Elle est joie, et gratitude et de cela même vient son dilemme. Elle comprend que le mérite de Léah est d'avoir rejeté le comportement dévoyé de 'Essaw. Léah pouvait vraiment incarner ce rejet, parce qu'elle pensait devoir être entraînée dans la vie de ce rash'a.
Ra'hel ressent elle aussi du dégoût pour la manière de vivre de 'Essaw, mais elle ne peut pas l'éprouver avec la même intensité que sa sœur. C'est un mérite auquel elle ne peut atteindre, non par absence de volonté, mais parce que les circonstances de sa propre vie ne le lui permettent pas! C'est pourquoi elle demande à Ya'aqov de prier, dans l'espoir que le mérite de son mari suppléera à celui auquel elle n'a pas accès.
On connaît la réponse, étonnamment acerbe, de Ya'aqov : « Suis-je à la place de Éloqim, qui t'a refusé le fruit du ventre ». Rashi : Tu me dis de faire comme mon père [qui a prié pour avoir des enfants]. Je ne suis pas comme mon père ! Mon père n'avait pas d'enfants. Moi j'en ai ! C'est à toi que Hashem a refusé la fécondité, pas à moi !
L'attitude de Ya'aqov donne à Ra'hel matière à réfléchir : si je ne peux lui donner d'enfants, il envisagera peut-être de me répudier. Dans ce cas, qu'arrivera-t-il si 'Essaw pose ses yeux sur moi? Rashi (sur le verset 22) confirme que 'Essaw, « voyant qu'elle n'avait pas d'enfant, désira la prendre pour lui et elle en était accablée. »
C'est ainsi que Ra'hel commença à réagir vis à vis de 'Essaw exactement comme sa sœur Léah l'avait fait ! Et depuis sa nouvelle vulnérabilité, elle put véritablement éprouver le rejet du mal. Alors seulement, Hashem la récompensa par une grossesse.
Comment se fait-il, cependant, que la mise au monde des enfants repose sur la haine de 'Essaw ? Nos matriarches n'étaient-elles pas éminemment vertueuses. N'avaient-elles pas atteint le niveau de la Prophétie ? Leurs mérites positifs n'auraient-ils pas suffi à leur fécondité ?

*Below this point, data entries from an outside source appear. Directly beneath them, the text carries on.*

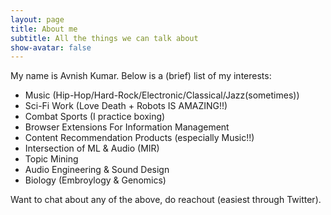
 ```yaml
---
layout: page
title: About me
subtitle: All the things we can talk about
show-avatar: false
---
```


My name is Avnish Kumar. Below is a (brief) list of my interests:

- Music (Hip-Hop/Hard-Rock/Electronic/Classical/Jazz(sometimes))
- Sci-Fi Work (Love Death + Robots IS AMAZING!!)
- Combat Sports (I practice boxing)
- Browser Extensions For Information Management
- Content Recommendation Products (especially Music!!)
- Intersection of ML & Audio (MIR)
- Topic Mining 
- Audio Engineering & Sound Design
- Biology (Embroylogy & Genomics)

Want to chat about any of the above, do reachout (easiest through Twitter).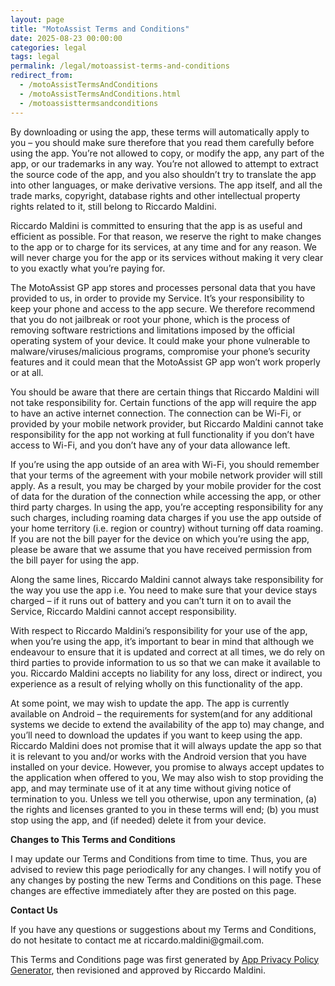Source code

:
 ```yaml
---
layout: page
title: "MotoAssist Terms and Conditions"
date: 2025-08-23 00:00:00
categories: legal
tags: legal
permalink: /legal/motoassist-terms-and-conditions
redirect_from:
  - /motoAssistTermsAndConditions
  - /motoAssistTermsAndConditions.html
  - /motoassisttermsandconditions
---
```


 <p>By downloading or using the app, these terms will automatically apply to you – you should make sure therefore that you read them carefully before using the app. You’re not allowed to copy, or modify the app, any part of the app, or our trademarks in any way. You’re not allowed to attempt to extract the source code of the app, and you also shouldn’t try to translate the app into other languages, or make derivative versions. The app itself, and all the trade marks, copyright, database rights and other intellectual property rights related to it, still belong to Riccardo Maldini.</p> <p>Riccardo Maldini is committed to ensuring that the app is as useful and efficient as possible. For that reason, we reserve the right to make changes to the app or to charge for its services, at any time and for any reason. We will never charge you for the app or its services without making it very clear to you exactly what you’re paying for.</p> <p>The MotoAssist GP app stores and processes personal data that you have provided to us, in order to provide my Service. It’s your responsibility to keep your phone and access to the app secure. We therefore recommend that you do not jailbreak or root your phone, which is the process of removing software restrictions and limitations imposed by the official operating system of your device. It could make your phone vulnerable to malware/viruses/malicious programs, compromise your phone’s security features and it could mean that the MotoAssist GP app won’t work properly or at all. </p> <p>You should be aware that there are certain things that Riccardo Maldini will not take responsibility for. Certain functions of the app will require the app to have an active internet connection. The connection can be Wi-Fi, or provided by your mobile network provider, but Riccardo Maldini cannot take responsibility for the app not working at full functionality if you don’t have access to Wi-Fi, and you don’t have any of your data allowance left.</p><p></p><p>If you’re using the app outside of an area with Wi-Fi, you should remember that your terms of the agreement with your mobile network provider will still apply. As a result, you may be charged by your mobile provider for the cost of data for the duration of the connection while accessing the app, or other third party charges. In using the app, you’re accepting responsibility for any such charges, including roaming data charges if you use the app outside of your home territory (i.e. region or country) without turning off data roaming. If you are not the bill payer for the device on which you’re using the app, please be aware that we assume that you have received permission from the bill payer for using the app.</p> <p>Along the same lines, Riccardo Maldini cannot always take responsibility for the way you use the app i.e. You need to make sure that your device stays charged – if it runs out of battery and you can’t turn it on to avail the Service, Riccardo Maldini cannot accept responsibility.</p> <p>With respect to Riccardo Maldini’s responsibility for your use of the app, when you’re using the app, it’s important to bear in mind that although we endeavour to ensure that it is updated and correct at all times, we do rely on third parties to provide information to us so that we can make it available to you. Riccardo Maldini accepts no liability for any loss, direct or indirect, you experience as a result of relying wholly on this functionality of the app.</p> <p>At some point, we may wish to update the app. The app is currently available on Android – the requirements for system(and for any additional systems we decide to extend the availability of the app to) may change, and you’ll need to download the updates if you want to keep using the app. Riccardo Maldini does not promise that it will always update the app so that it is relevant to you and/or works with the Android version that you have installed on your device. However, you promise to always accept updates to the application when offered to you, We may also wish to stop providing the app, and may terminate use of it at any time without giving notice of termination to you. Unless we tell you otherwise, upon any termination, (a) the rights and licenses granted to you in these terms will end; (b) you must stop using the app, and (if needed) delete it from your device.</p> <p><strong>Changes to This Terms and Conditions</strong></p> <p> I may update our Terms and Conditions from time to time. Thus, you are advised to review
this page periodically for any changes. I will notify you of any changes by posting
the new Terms and Conditions on this page. These changes are effective immediately after they are posted on
this page.</p> <p><strong>Contact Us</strong></p> <p>If you have any questions or suggestions about my Terms and Conditions, do not hesitate to contact
me at riccardo.maldini@gmail.com.
</p> <p>This Terms and Conditions page was first generated by <a href="https://app-privacy-policy-generator.firebaseapp.com/" target="_blank">App Privacy Policy Generator</a>, then revisioned and approved by Riccardo Maldini.</p>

Les mefarshim ont été troublés par le fait que Yits'haq ait pu engendrer 'Essaw, notamment après l'expérience de la Aqédah, qui avait fait de lui une pure Olah.
Et certains pensent que c'est de Rivka que venait ce potentiel négatif. Il y avait dans ses racines familiales nombre d 'éléments mauvais dont elle n'avait pas pu entièrement se débarrasser. Comme produit du ventre de Rivka (« Deux nations dans ton ventre ») et non de la seule pureté de Yits'haq, 'Essaw avait partie liée avec le mal venant de la lignée de Rivka.
La Providence divine avait d'autres projets pour Ya'aqov. Sa descendance devait se consacrer, dans l'unité, à la transmission des principes et du message de leur père. Il était nécessaire de traiter le mal résiduel encore présent dans la famille. HaKadosh Baroukh Hou a donc « organisé » les conditions dans lesquelles nos Matriarches allaient agir à cet égard : d'abord Léah, puis Ra'hel furent tour à tour placées dans des situations où elles auraient à concevoir une puissante aversion pour 'Essaw et tout ce qu'il représente. C'était la seule voie pour mériter d'avoir des enfants. La seule voie pour devenir les mères des tribus d'Israël.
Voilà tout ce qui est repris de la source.